Rogerio helped Sandra get through the shock of diagnosis and pain of the treatment. “He is my rock,” she says, smiling over at Rogerio. “He is my base, my column. I never gave up because he always gave me strength.”
“After we found out about the disease, I was afraid he would want to break up with me. But instead, he proposed to me,” says Sandra, crying as she shows off the ring. “We are engaged, we are going to get married, and he is very good to me.”
Though her interferon regimen is over, Sandra still takes ribavirin, an anti-viral used to stem the reproduction of the hepatitis C virus. Without public healthcare, Sandra would not be able to afford the drug. “My doctor said the treatment is very expensive,” Sandra explains. “The other day [Rogerio] took the ribavirin by mistake, thinking it was an antibiotic. And then I explained to him ‘You can’t take this medicine, it is ribavirin, and I need to take it from the clinic.’ And our clinic doesn’t even receive the medicine. I have to get this medicine at other clinics downtown.”
The clinic that serves Tabajaras is in the heart of Copacabana, right next to the Siqueira Campos metro station. More than 100,000 people receive treatment there, though the Family Health Strategy only covers between twenty and thirty thousand. The goal is to expand coverage to the entire area, but priority is given to those communities that need the program most, like Tabajaras.

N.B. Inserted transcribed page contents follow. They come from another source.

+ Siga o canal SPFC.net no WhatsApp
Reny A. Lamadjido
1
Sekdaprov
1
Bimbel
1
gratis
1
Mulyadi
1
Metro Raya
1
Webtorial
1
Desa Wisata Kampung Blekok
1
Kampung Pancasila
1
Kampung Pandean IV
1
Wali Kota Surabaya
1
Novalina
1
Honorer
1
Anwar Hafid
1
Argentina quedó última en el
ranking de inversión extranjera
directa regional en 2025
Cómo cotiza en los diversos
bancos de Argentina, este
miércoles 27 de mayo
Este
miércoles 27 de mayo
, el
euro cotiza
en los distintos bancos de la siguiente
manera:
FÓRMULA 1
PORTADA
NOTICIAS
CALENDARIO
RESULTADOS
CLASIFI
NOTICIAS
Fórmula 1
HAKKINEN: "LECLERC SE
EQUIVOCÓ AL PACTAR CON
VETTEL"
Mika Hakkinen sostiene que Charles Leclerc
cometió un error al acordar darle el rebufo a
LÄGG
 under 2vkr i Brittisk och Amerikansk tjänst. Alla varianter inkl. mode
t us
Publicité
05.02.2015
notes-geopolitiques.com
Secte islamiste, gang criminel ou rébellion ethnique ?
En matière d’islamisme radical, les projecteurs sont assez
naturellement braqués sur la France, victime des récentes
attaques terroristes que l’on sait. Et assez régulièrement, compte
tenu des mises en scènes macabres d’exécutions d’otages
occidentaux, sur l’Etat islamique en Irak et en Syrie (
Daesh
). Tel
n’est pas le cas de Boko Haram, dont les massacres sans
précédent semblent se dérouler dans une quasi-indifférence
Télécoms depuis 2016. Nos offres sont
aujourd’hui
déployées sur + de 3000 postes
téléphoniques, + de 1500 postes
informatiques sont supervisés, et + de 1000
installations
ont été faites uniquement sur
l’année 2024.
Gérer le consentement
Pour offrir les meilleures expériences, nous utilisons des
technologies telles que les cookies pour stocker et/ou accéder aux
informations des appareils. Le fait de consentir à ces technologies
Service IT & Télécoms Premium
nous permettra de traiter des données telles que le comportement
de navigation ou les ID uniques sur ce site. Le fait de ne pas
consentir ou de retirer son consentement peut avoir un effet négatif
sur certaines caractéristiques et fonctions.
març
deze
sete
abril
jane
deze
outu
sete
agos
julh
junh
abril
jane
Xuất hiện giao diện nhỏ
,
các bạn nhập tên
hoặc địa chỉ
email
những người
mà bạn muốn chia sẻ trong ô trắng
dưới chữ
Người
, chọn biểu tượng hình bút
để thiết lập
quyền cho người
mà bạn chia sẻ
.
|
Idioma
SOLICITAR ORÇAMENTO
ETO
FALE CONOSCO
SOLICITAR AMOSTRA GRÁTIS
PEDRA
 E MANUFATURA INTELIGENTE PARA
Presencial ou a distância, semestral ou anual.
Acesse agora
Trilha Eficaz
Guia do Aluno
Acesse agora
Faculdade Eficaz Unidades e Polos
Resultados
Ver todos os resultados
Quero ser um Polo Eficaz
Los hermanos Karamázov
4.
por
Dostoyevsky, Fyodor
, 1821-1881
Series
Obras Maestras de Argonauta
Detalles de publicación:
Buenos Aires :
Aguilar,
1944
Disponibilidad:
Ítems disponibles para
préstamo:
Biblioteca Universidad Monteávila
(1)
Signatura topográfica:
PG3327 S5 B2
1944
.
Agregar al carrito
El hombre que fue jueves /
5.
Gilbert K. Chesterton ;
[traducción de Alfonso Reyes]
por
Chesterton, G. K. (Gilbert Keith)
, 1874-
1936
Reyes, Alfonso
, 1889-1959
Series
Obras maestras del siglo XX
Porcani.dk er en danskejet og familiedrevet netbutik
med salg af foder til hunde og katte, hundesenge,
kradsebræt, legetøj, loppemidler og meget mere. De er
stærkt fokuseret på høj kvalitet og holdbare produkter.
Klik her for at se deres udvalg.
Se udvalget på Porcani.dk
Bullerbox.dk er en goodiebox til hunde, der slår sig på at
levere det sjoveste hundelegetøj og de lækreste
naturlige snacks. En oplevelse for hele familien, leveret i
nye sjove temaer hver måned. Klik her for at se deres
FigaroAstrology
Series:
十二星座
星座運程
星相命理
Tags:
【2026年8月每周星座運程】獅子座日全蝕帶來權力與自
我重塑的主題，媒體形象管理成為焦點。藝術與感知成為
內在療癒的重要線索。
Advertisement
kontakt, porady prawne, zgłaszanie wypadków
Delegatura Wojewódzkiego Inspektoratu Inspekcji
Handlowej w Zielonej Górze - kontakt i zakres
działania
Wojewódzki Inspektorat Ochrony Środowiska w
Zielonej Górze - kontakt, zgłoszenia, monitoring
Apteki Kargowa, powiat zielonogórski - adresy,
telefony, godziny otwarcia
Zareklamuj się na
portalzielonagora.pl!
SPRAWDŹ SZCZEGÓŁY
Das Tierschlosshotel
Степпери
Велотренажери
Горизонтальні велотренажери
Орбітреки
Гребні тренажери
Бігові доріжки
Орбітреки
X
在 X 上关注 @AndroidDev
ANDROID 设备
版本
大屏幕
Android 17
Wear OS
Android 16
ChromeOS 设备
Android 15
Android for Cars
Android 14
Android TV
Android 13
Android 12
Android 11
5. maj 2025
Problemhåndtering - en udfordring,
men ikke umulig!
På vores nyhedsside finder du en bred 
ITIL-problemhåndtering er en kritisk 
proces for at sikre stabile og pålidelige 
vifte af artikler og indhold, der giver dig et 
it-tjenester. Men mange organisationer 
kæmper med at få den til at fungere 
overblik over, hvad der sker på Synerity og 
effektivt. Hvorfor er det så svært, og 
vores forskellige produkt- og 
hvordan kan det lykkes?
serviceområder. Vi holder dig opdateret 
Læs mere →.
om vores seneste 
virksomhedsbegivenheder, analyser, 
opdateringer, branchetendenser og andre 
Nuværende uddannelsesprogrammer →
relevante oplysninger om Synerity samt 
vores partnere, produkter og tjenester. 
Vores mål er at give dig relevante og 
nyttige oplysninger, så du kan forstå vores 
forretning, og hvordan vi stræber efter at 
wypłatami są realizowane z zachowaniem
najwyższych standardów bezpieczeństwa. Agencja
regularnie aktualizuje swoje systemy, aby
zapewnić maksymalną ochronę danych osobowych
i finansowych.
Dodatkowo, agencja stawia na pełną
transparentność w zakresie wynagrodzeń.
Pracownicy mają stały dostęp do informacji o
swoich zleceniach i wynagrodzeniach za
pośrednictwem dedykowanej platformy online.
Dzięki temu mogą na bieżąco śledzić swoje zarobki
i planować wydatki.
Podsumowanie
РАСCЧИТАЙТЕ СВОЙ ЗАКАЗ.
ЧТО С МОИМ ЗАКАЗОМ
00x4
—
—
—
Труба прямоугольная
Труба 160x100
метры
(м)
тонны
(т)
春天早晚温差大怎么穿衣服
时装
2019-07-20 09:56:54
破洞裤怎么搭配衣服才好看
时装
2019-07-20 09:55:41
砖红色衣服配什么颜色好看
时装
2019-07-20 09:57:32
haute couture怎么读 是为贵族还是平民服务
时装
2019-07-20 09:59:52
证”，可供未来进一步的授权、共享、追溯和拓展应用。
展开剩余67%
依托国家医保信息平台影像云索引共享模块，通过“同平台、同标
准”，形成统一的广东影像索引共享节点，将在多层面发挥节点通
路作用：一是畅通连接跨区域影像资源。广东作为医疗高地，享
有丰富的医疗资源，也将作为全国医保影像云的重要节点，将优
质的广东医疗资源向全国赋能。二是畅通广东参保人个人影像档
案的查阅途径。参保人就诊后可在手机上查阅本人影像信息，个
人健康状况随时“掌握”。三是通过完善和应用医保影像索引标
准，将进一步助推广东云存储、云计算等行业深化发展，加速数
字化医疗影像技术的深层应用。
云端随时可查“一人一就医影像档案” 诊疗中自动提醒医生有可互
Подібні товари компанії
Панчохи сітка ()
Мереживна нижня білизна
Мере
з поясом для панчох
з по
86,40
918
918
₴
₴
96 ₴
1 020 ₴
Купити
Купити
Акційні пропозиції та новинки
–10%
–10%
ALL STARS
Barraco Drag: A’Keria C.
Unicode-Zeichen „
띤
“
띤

Dr. Anna Paula Borges Carrijo is the family doctor responsible for the Apoena team here at the clinic. She serves approximately 3,000 people, and must find a way to balance their needs with the resources at her disposal. “I think that the biggest problem is to discuss how to give the public the health that our population needs,” says Dr. Carrijo. “It is to guarantee the access...For example, I take care of three thousand people, and I have to see three hundred people a month. If we do a count, we will say that it takes ten months to see everyone in my community. But I don’t have that much time, because everybody wants to see me in one month. But it’s impossible to see three thousand people in one month.”
In order to effectively serve her community, Dr. Carrijo and her team have to prioritize cases according to a set of protocols. “To decide one thing is priority or not, we have to use [information],” she explains. “One of this is the probability of death and the other one is how vulnerable the person is or the family is. So in the discussions that our team has, we use both things to [assess] the case.”
In the case of a disease like hepatitis C, which does not manifest symptoms until it has progressed to a life-threatening state, this leaves room for error.
“In other countries like Canada or the UK or Spain,” says Dr. Carrijo, “[public healthcare] started [after the second world war], or in the UK [after the first world war]. And we have only twenty-five years of our health system in Brazil...I think that SUS, our public health system, is getting better because we believe in it and there are cities like Rio de Janiero that believe a lot in primary healthcare and are investing a lot of money to do it. And we are trying to construct this. But I think it can be much better.”